Up Rabbit Bayou to Timbalier and then along its snaking route until it reached Bayou Verde.
“Longer.”
“We ain’t that hurried.”
“We better not be.”
“My old man going to think I gone out fishing when he don’t see me there in the morning.”
He nodded and headed the pirogue up Rabbit Bayou.
Later that night, when it began to storm they had to stop, and cut back some grass and push the pirogue into the empty spot to steady it a little because the wind was very high. They pulled a tarpaulin over their heads and waited a couple of hours, holding to the heaviest of the reeds to steady the canoe against the stiff wind.
“It getting cold,” Niccolene said once.
“Bottle whisky there.”
She got it and offered it to him first. He took it, surprised as he always was. Girls on Isle aux Chiens, he thought, would have taken a swallow first. But on the other island they didn’t. The women didn’t even eat with the men. Niccolene had told him that.
He took one gulp and handed it back. “Take it easy.”
“So cold my insides shivering.”
“Scared?”
She screwed the top back on the bottle and put it carefully away. “Nothing to be scared of,” she said.
The lightning rolled in around them. Even under the heavy tarpaulin they saw each other’s faces clearly in the bluish light.
“Don’t worry about it hitting you none,” Henry said. “I’m feeling real lucky, me.”
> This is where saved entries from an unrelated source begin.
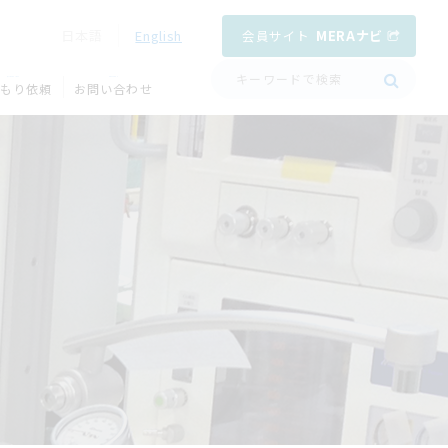
会員サイト
MERAナビ
日本語
English
QUOTATION
CONTACT
もり依頼
お問い合わせ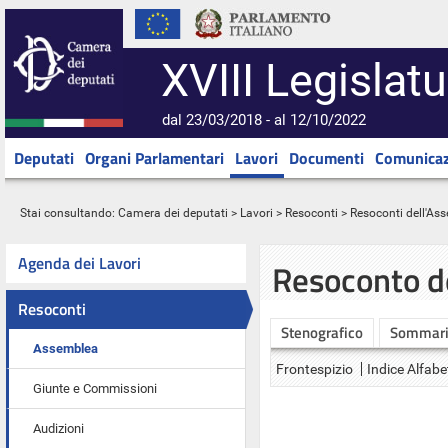
XVIII Legislatu
dal 23/03/2018 - al 12/10/2022
Deputati
Organi Parlamentari
Lavori
Documenti
Comunicaz
Stai consultando:
Camera dei deputati
>
Lavori
>
Resoconti
>
Resoconti dell'As
Agenda dei Lavori
Resoconto d
Resoconti
Stenografico
Sommar
Assemblea
Frontespizio
Indice Alfabe
Giunte e Commissioni
Audizioni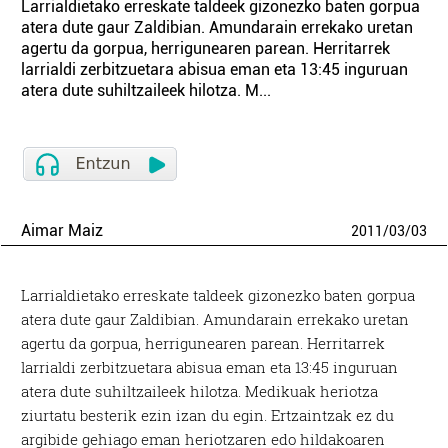
Larrialdietako erreskate taldeek gizonezko baten gorpua
atera dute gaur Zaldibian. Amundarain errekako uretan
agertu da gorpua, herrigunearen parean. Herritarrek
larrialdi zerbitzuetara abisua eman eta 13:45 inguruan
atera dute suhiltzaileek hilotza. M...
Aimar Maiz
2011
/
03
/
03
Larrialdietako erreskate taldeek gizonezko baten gorpua
atera dute gaur Zaldibian. Amundarain errekako uretan
agertu da gorpua, herrigunearen parean. Herritarrek
larrialdi zerbitzuetara abisua eman eta 13:45 inguruan
atera dute suhiltzaileek hilotza. Medikuak heriotza
ziurtatu besterik ezin izan du egin. Ertzaintzak ez du
argibide gehiago eman heriotzaren edo hildakoaren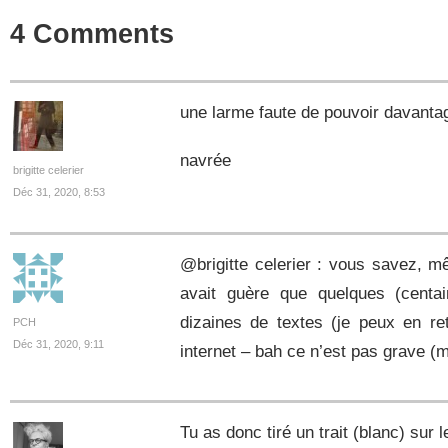
4 Comments
une larme faute de pouvoir davantag
navrée
brigitte celerier
Déc 31, 2020, 8:53
@brigitte celerier : vous savez, mê
avait guère que quelques (centai
dizaines de textes (je peux en re
PCH
Déc 31, 2020, 9:11
internet – bah ce n’est pas grave (
Tu as donc tiré un trait (blanc) sur 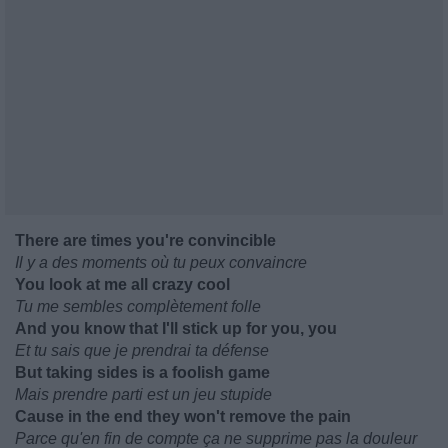
There are times you're convincible
Il y a des moments où tu peux convaincre
You look at me all crazy cool
Tu me sembles complètement folle
And you know that I'll stick up for you, you
Et tu sais que je prendrai ta défense
But taking sides is a foolish game
Mais prendre parti est un jeu stupide
Cause in the end they won't remove the pain
Parce qu'en fin de compte ça ne supprime pas la douleur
“I seen lightning before,” she said.
They were both silent, only shifting their weight slightly to balance the pirogue.
Finally she said: “Tell me what it like in New Orleans.”
“I told you,” he said, “all I got to know.”
It was daylight when they reached the end of Timbalier and turned up Bayou Verde. The sun was just barely up, but it was burning hot already and there were little steaming dazzles of heat mirages on the water ahead.
They were both paddling now and the heavy pirogue moved rapidly. The water ran smoothly past a half-inch below its gunwales.
They heard the lugger nearly half an hour before it appeared, heard the thump and bang of its gas engine echo out over the marsh grass.
To the right, maybe thirty feet back in the grass away from the bayou, was a little chênière, a shell ridge, covered with salt-burned slanting oaks, and vines, and palmettos. Without looking behind, without once saying anything, they swung the pirogue’s bow over and threaded through the little passes in the grass until they were behind the chênière. Then still without saying anything, Henry left the pirogue and, with his cane knife, cut his way to the top of the chênière.
Henry looked back over his shoulder once to be sure the pirogue was hidden in the grass and saw that Niccolene had come up silently too and was standing at his elbow. He motioned her back. She shook her head. They both peered out at the bayou from under the fringed leaf of a latanier.